È finita allora l’era dell’Italia dietro al Burkina Faso o al Kazakistan di turno? Probabilmente sì, di certo il governo, secondo gli autori del nuovo Indice, è chiamato a fare uno sforzo per sostenere e promuovere l’immagine pro business del Paese. Ci sono concorrenti della competizione globale, come Singapore che puntualmente svetta nei grandi confronti, che hanno dedicato un “Mr Ranking” al controllo della qualità delle risposte raccolte dagli organismi internazionali o a progetti mirati di miglioramento dei singoli Kpi. Perché proprio qui si concentra il problema, come sono stati finora costruiti i ranking.
Valerio De Molli, managing partner di Ambrosetti, sintetizza i principali limiti delle classifiche internazionali oggi più di moda: eccessivo uso di questionari perlopiù indirizzati a soggetti non rappresentativi (ad esempio le imprese sono solo il 5% del campione usato per il Doing Business), istituzioni che si citano a vicenda, confusione tra dotazioni dei Paesi in valore assoluto e loro effettivo funzionamento. Di qui rappresentazioni probabilmente distorte, che pongono l’Italia al 45° posto del Doing Business della Banca Mondiale, dietro alle Mauritius, al 43° del Global competitiveness report del Wef, dietro all’Azerbaigian, al 77° per libertà di stampa, dietro a El Salvador, o al 61° del Trasparency index, vicini a Lesotho e Senegal.
Il ranking Ambrosetti analizza il capitale fisico, umano, sociale e naturale di 144 Paesi attraverso 50 Kpi suddivisi in quattro grandi “attributi di attrattività”: apertura (export, turisti stranieri, numero di migranti eccetera), innovazione (dagli utenti internet alle pubblicazioni scientifiche), dotazione (dal Pil e gli investimenti ai laureati), efficienza (produttività, total tax rate, giustizia). L’Italia procede abbastanza bene nei primi tre campi, mentre mostra ancora evidenti criticità nell’efficienza del sistema Paese, in cui è solo 50esima su 144. Per questo il 14esimo posto complessivo non deve appagare. Gli autori dell’Indice suggeriscono una serie di “cantieri di lavoro” per fare meglio: accelerare l’attuazione della riforma della Pa, agire sui tempi della giustizia, varare un Piano strategico della logistica, rafforzare l’integrazione ricerca-industria, potenziare il sistema di formazione e riqualificazione della forza lavoro, supportare la digitalizzazione delle imprese.

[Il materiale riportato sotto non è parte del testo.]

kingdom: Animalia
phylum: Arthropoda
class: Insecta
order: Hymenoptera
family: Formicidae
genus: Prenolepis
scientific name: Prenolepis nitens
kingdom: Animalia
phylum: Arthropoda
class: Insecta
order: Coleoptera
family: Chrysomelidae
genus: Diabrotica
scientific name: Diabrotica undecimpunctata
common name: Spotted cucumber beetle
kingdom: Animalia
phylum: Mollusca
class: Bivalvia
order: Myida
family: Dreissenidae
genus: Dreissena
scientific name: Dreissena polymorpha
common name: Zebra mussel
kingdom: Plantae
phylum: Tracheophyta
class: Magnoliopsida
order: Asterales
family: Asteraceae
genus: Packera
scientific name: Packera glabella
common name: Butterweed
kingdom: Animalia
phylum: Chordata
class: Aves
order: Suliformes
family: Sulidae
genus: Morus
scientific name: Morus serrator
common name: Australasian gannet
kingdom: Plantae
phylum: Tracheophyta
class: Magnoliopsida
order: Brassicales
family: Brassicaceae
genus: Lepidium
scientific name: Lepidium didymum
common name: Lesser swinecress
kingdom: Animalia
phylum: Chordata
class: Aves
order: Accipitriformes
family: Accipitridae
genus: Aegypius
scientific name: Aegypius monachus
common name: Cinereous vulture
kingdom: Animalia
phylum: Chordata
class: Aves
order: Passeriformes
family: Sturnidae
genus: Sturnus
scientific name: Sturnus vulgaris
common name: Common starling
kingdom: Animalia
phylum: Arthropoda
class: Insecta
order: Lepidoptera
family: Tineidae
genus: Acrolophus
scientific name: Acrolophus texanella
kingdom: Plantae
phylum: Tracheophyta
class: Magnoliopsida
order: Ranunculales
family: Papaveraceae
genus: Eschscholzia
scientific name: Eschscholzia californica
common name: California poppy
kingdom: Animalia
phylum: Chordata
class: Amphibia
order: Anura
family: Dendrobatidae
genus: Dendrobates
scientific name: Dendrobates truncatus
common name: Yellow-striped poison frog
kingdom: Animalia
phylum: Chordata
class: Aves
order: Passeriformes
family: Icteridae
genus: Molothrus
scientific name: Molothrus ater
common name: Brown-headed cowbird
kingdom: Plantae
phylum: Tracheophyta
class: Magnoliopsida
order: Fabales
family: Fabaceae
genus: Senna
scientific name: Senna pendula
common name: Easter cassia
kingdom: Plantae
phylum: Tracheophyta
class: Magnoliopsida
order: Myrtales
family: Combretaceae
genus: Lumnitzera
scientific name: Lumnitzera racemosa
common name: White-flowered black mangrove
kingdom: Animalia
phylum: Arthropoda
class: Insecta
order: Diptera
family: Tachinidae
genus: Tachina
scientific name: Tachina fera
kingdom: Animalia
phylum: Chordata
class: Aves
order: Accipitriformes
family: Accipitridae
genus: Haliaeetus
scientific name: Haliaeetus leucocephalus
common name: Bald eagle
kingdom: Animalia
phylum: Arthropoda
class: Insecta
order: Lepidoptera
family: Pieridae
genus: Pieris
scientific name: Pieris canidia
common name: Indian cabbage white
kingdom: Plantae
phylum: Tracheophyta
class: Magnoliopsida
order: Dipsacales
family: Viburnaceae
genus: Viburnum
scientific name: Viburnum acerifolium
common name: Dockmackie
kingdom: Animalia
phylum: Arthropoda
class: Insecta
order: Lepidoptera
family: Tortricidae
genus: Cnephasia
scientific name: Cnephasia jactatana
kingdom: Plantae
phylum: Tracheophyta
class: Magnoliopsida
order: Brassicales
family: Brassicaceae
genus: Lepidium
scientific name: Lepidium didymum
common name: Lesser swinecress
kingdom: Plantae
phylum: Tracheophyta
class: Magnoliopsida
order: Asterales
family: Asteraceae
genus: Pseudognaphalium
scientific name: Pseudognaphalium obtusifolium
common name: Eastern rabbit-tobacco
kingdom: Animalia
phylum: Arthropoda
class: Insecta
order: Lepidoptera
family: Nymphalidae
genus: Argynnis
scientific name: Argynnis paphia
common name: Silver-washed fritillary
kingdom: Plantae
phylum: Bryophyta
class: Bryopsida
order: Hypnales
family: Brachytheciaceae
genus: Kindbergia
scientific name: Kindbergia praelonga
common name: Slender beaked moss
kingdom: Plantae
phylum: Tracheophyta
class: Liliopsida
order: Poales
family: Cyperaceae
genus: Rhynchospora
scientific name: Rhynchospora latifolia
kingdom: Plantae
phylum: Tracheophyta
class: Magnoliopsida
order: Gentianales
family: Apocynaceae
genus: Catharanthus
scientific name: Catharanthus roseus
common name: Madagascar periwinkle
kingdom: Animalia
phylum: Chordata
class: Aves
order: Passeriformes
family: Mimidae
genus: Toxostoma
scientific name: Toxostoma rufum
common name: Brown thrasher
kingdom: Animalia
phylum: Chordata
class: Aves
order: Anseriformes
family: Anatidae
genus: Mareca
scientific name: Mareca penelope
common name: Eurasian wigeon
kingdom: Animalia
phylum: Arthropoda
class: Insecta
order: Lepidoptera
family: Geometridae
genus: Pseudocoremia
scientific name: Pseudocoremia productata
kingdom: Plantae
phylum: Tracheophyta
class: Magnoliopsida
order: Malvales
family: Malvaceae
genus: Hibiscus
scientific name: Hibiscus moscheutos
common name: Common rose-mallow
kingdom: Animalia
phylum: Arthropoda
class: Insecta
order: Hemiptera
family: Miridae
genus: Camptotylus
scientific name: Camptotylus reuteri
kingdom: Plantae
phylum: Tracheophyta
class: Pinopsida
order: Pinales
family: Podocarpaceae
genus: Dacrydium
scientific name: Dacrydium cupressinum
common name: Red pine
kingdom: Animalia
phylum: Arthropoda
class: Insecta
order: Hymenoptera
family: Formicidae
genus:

Cantieri da chiudere rapidamente, perché la posta in palio è sempre più alta. La competizione tra territori per intercettare quote di investimenti esteri si è allargata, coinvolgendo aree che fino a qualche decennio fa erano fuori dai giochi. Senza contare gli effetti che, in termini di diversificazione dei flussi di capitali, possono essere correlati all’uscita del Regno Unito dall’Unione europea. «I ranking internazionali hanno un’elevata capacità di influenzare scelte di localizzazione agendo sulla percezione degli investitori – sintetizza Giovannini – Questa correlazione diretta schiude enormi potenziali per il nostro Paese: secondo il nostro indice l’Italia è 14esima mentre è solo 25esima per flussi di investimenti diretti esteri attratti. Si può fare davvero molto di più».